WHAT TO PRODUCE: Rewrite the stretch of the blog post from "In 1992, before" through "in distance learning.", changing "modem" to "dial-up modem".

In 1992, before the Web, before the likes of you and I had email, in the days when a 2400 baud modem costing £300 in today's money felt like a terrific deal, when people not in big companies or universities could only connect to each other by dialing at great expense into a BT-run "point of presence", I was lucky to run a TUC project that investigated the use of computer conferencing in distance learning.
The project involved making and running an on-line distance course (about the EU, oh joy!) for union representatives in Denmark, Sweden and the UK, and then assessing the impact. The design of the course was much influenced by my reading of work by Robin Mason, who died on Monday, and who 12 years later I got to know through her involvement as a trustee of ALT and as Chair of our Research Committee.
Today, prompted by discussion about Robin's contribution, I dug out a box file in my attic with some stuff from the project. I was particularly struck by the piece above by a learner, that I used in an overhead projector transparency for a talk I gave at the time.
For a pretty astonishing mixture of views about Robin, here is the Memorial Page on the OU's web site.
Seb - this is stunningly brilliant - true all those years ago and still the case to-day - after over ten years of online tutoring, I am still amazed at the equality and accessibility of it all - Dave
Posted by: Dave Pickersgill | 24/06/2009 at 09:49
Totally agree - allows even the shyest of students to have an on-line voice and gives freedom to students to read and post in an "any time, anywhere, any place" environment - even with a glass of Martini in hand! It also allows students to reflect on what has been said and of course, proof-read their own messages before clicking the "send" button. I love it!
Posted by: Susan Murad | 29/06/2009 at 06:40
Fascinating that you had a printout of what looks like a "cafe" screen on a computer conferencing system circa 1992 - the year that FirstClass was installed at the OU. It was said in OU FirstClass circles that Tone Hasemer (also now dead) was the inventor of the "cafe" concept (used certainly for XT001 and I seem to recall even earlier - http://earthconnected.net/papers/icde.htm) and thus in many ways of the "social networking" extension of pedagogy that the screen shows. Mind you, the benefits stated correlate with the hypotheses of Harasim, Cross etc prevalent in the later 1980s. All of which to me adds to the poignancy of the screen rather than detracts from it.

MATERIAL PROVIDED:
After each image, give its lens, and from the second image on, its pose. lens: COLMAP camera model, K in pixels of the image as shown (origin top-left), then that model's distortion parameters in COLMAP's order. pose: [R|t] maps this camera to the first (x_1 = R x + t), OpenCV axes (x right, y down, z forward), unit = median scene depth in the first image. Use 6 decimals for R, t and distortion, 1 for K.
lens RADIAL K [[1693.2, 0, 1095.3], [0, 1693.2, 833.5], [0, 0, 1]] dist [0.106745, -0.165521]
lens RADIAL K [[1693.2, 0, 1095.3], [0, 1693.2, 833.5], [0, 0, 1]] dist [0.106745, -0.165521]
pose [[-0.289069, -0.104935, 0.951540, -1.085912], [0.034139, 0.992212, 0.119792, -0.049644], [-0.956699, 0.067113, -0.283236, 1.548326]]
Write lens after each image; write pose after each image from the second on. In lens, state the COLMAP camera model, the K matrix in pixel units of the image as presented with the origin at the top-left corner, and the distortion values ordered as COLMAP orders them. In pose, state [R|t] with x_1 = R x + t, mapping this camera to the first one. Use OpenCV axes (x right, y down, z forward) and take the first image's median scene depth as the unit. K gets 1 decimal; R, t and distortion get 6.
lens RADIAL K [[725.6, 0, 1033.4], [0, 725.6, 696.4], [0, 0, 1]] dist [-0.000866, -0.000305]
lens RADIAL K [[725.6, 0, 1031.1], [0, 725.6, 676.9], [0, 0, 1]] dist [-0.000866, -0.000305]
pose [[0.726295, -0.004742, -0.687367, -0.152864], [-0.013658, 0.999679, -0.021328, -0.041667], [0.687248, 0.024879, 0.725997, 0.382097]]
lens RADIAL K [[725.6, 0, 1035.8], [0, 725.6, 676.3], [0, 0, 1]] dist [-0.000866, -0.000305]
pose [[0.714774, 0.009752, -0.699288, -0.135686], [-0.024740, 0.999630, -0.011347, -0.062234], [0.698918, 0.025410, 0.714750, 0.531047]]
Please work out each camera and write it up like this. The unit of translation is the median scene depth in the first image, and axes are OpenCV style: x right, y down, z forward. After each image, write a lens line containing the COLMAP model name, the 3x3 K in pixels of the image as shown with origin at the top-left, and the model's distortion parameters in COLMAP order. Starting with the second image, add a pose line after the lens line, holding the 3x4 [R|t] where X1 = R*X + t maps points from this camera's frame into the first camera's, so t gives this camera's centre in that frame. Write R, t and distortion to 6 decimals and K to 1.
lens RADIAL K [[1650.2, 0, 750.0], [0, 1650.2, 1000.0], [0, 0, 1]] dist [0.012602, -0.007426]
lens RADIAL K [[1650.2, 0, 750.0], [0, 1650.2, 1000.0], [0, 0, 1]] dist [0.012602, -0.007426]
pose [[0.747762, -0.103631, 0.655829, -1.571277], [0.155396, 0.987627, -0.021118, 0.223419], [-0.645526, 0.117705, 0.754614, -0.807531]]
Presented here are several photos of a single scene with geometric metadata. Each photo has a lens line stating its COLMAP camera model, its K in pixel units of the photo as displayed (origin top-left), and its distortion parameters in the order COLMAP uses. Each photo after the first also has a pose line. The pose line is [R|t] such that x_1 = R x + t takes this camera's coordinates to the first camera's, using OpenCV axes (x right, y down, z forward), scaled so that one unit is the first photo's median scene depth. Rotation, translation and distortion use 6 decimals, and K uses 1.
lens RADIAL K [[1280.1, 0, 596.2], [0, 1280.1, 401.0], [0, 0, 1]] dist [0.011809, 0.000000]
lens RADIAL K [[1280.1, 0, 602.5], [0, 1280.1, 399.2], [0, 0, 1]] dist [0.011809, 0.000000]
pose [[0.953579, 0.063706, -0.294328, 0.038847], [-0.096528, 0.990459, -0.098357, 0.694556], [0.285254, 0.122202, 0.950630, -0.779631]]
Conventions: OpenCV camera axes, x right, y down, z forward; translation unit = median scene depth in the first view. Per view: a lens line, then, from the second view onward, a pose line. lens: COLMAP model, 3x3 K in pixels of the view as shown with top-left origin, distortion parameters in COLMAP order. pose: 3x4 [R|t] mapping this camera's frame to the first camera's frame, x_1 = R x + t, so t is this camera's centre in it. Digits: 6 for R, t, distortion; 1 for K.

ANSWER FOR THIS EXERCISE:
In 1992, before the Web, before the likes of you and I had email, in the days when a 2400 baud dial-up modem costing £300 in today's money felt like a terrific deal, when people not in big companies or universities could only connect to each other by dialing at great expense into a BT-run "point of presence", I was lucky to run a TUC project that investigated the use of computer conferencing in distance learning.